Local Module Development with Replace Directives

Set up local module development in Go using replace directives to point dependencies to local paths. Learn the workflow for developing multiple modules simultaneously.

Directives

Detailed Explanation

Local Module Development

When developing multiple Go modules simultaneously, replace directives with local paths enable you to test changes without publishing to a registry.

The Basic Setup

If you have two modules:

~/projects/
├── my-service/      # Main application
│   └── go.mod
└── shared-lib/      # Shared library
    └── go.mod

In my-service/go.mod:

module github.com/myorg/my-service

go 1.22.0

require github.com/myorg/shared-lib v1.2.0

replace github.com/myorg/shared-lib => ../shared-lib

How Local Replaces Work

  • The require directive still lists the module with a version
  • The replace directive redirects to the local file system path
  • Local paths must be relative (starting with ./ or ../) or absolute
  • The local module must have a valid go.mod file
  • The local module's version in its go.mod does not need to match the required version

Development Workflow

  1. Make changes to shared-lib
  2. Build/test my-service — it uses the local copy automatically
  3. When satisfied, commit and tag shared-lib with a new version
  4. Update the require version in my-service
  5. Remove the replace directive before committing

Common Mistakes

Forgetting to remove replace before commit:

// DON'T commit this!
replace github.com/myorg/shared-lib => ../shared-lib

CI will fail because the relative path does not exist on the build server.

Wrong relative path: The path is relative to the module root (where go.mod lives), not the current working directory.

CI Protection

Add a CI check that fails if local replace directives exist:

if grep -q '=>.*\.\./' go.mod; then
  echo "ERROR: Local replace directives found in go.mod"
  exit 1
fi

Alternative: Go Workspaces

For Go 1.18+, consider using go.work files instead of replace directives for local development.
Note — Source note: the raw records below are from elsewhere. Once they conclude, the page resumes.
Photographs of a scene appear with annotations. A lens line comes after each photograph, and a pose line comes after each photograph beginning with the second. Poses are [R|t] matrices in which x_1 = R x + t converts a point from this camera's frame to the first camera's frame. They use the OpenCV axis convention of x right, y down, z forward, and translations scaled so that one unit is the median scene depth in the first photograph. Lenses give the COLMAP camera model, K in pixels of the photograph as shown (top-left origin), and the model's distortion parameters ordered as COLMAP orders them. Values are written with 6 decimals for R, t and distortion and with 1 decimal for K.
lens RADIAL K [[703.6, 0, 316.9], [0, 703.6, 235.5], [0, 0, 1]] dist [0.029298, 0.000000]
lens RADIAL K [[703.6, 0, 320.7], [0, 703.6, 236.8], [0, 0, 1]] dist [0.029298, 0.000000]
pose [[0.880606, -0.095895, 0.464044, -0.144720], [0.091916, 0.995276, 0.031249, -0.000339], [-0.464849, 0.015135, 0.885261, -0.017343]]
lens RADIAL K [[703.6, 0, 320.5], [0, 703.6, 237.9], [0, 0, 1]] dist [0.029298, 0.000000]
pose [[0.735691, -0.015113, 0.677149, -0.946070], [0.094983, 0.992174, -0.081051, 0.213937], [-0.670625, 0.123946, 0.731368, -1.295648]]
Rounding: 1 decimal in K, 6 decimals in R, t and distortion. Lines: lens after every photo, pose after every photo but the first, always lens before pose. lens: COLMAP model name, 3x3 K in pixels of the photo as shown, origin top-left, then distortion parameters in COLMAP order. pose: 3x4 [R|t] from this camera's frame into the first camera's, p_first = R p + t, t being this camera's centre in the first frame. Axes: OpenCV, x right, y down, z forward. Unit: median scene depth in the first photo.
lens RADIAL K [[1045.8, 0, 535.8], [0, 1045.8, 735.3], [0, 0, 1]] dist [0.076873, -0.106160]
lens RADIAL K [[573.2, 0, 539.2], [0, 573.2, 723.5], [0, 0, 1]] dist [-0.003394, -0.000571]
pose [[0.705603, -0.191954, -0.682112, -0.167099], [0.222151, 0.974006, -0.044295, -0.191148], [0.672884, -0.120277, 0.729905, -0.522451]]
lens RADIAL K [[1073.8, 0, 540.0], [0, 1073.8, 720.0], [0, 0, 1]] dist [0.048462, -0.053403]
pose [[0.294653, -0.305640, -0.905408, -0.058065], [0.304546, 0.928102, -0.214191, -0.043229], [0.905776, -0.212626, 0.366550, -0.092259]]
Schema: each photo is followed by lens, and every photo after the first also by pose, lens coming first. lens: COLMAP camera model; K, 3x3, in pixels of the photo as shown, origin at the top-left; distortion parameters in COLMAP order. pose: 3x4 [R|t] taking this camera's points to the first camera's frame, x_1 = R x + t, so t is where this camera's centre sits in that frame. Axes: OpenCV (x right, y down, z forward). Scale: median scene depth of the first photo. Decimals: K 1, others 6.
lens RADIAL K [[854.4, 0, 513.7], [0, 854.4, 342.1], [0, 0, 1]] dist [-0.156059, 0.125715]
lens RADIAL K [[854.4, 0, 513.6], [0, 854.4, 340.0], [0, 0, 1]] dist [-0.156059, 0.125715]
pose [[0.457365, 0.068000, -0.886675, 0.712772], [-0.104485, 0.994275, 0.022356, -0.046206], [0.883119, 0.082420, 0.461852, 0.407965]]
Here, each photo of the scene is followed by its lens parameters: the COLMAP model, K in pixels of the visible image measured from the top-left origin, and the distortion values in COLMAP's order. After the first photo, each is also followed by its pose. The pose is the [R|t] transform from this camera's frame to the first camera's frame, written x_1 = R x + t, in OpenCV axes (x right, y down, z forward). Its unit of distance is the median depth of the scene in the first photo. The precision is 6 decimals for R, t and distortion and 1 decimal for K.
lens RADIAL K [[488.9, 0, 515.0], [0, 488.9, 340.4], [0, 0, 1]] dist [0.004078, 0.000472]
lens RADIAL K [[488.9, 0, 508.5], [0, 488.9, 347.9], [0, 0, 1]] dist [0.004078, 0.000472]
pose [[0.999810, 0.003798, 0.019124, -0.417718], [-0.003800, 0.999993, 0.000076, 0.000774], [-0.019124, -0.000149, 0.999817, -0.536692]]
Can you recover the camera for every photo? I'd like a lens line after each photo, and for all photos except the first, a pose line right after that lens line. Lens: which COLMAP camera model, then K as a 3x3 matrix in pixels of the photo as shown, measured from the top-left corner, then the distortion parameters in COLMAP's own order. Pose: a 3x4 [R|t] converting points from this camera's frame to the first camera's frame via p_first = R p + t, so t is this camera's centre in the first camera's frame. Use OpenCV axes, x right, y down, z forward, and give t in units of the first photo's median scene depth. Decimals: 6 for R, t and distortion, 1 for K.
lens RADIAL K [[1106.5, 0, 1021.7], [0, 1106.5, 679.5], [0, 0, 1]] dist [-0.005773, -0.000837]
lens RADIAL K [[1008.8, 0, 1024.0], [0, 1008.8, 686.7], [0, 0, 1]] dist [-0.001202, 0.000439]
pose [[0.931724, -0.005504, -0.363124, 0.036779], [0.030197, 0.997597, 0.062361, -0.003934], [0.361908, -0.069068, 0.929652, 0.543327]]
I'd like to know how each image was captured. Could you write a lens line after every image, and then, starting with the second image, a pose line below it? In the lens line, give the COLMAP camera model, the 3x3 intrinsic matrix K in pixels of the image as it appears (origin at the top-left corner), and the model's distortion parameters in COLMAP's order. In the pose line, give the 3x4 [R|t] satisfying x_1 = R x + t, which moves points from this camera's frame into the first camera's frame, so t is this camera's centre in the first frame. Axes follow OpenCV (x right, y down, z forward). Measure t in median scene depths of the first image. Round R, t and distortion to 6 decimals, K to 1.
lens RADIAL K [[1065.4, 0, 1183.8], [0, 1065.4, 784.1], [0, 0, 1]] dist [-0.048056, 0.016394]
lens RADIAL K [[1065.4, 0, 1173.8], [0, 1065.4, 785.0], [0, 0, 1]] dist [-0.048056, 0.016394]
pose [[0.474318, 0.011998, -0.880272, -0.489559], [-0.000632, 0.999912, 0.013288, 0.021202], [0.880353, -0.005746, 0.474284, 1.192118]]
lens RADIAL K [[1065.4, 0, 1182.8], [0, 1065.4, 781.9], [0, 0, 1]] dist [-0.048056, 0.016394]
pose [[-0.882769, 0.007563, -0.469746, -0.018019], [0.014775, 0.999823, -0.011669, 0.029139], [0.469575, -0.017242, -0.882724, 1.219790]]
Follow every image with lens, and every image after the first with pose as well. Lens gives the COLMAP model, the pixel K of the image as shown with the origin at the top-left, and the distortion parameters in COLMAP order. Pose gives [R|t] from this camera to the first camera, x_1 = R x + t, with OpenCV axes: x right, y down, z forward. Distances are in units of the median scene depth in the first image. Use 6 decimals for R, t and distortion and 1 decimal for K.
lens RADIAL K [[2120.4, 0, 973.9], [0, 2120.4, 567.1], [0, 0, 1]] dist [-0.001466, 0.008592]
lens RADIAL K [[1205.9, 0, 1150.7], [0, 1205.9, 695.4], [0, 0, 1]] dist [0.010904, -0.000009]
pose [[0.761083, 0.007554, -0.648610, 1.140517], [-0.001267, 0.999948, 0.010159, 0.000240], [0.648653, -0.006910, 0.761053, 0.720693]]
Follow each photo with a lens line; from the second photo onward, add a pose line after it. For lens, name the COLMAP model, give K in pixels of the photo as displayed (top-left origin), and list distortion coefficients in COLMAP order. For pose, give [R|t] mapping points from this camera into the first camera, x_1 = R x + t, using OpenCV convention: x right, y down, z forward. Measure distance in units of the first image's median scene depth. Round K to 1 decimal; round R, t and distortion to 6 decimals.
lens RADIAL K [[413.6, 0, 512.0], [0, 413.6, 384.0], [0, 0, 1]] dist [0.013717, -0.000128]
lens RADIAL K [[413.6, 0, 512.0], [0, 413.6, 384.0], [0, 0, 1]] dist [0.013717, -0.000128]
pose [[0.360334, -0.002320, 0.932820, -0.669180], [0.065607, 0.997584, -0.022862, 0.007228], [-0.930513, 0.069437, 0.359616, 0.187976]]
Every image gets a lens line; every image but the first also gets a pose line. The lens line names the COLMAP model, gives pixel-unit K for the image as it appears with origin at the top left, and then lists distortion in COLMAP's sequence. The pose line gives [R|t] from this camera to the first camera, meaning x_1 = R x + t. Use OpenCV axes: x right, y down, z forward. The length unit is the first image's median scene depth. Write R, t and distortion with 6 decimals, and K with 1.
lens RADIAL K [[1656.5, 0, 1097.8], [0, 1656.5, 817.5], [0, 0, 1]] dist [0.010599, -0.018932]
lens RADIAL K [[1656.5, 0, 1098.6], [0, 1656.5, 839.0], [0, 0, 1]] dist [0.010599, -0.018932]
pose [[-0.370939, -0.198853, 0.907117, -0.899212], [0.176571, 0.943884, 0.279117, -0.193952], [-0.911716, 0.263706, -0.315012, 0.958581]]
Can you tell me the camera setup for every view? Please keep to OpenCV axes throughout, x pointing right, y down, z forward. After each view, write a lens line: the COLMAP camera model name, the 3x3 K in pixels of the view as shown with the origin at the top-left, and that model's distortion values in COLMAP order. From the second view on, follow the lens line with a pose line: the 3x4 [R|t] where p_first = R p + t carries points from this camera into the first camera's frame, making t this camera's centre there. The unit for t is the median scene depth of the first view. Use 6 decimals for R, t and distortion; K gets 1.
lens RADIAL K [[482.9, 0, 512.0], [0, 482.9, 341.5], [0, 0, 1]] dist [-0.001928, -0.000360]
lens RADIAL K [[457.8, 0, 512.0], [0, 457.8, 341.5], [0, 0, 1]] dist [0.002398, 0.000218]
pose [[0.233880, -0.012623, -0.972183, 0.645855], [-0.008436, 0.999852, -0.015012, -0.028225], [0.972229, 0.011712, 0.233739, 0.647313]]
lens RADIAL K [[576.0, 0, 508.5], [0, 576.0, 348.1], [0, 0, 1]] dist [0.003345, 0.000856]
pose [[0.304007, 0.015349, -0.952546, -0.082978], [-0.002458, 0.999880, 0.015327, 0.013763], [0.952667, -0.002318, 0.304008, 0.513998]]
Workspaces are designed for multi-module development and do not require modifying go.mod.

Use Case

Local module development is a daily workflow for teams maintaining multiple Go modules. Backend teams often have shared libraries for logging, authentication, or database access. Using replace directives allows testing changes across module boundaries before publishing. The formatter helps keep go.mod clean when toggling between local and published dependencies.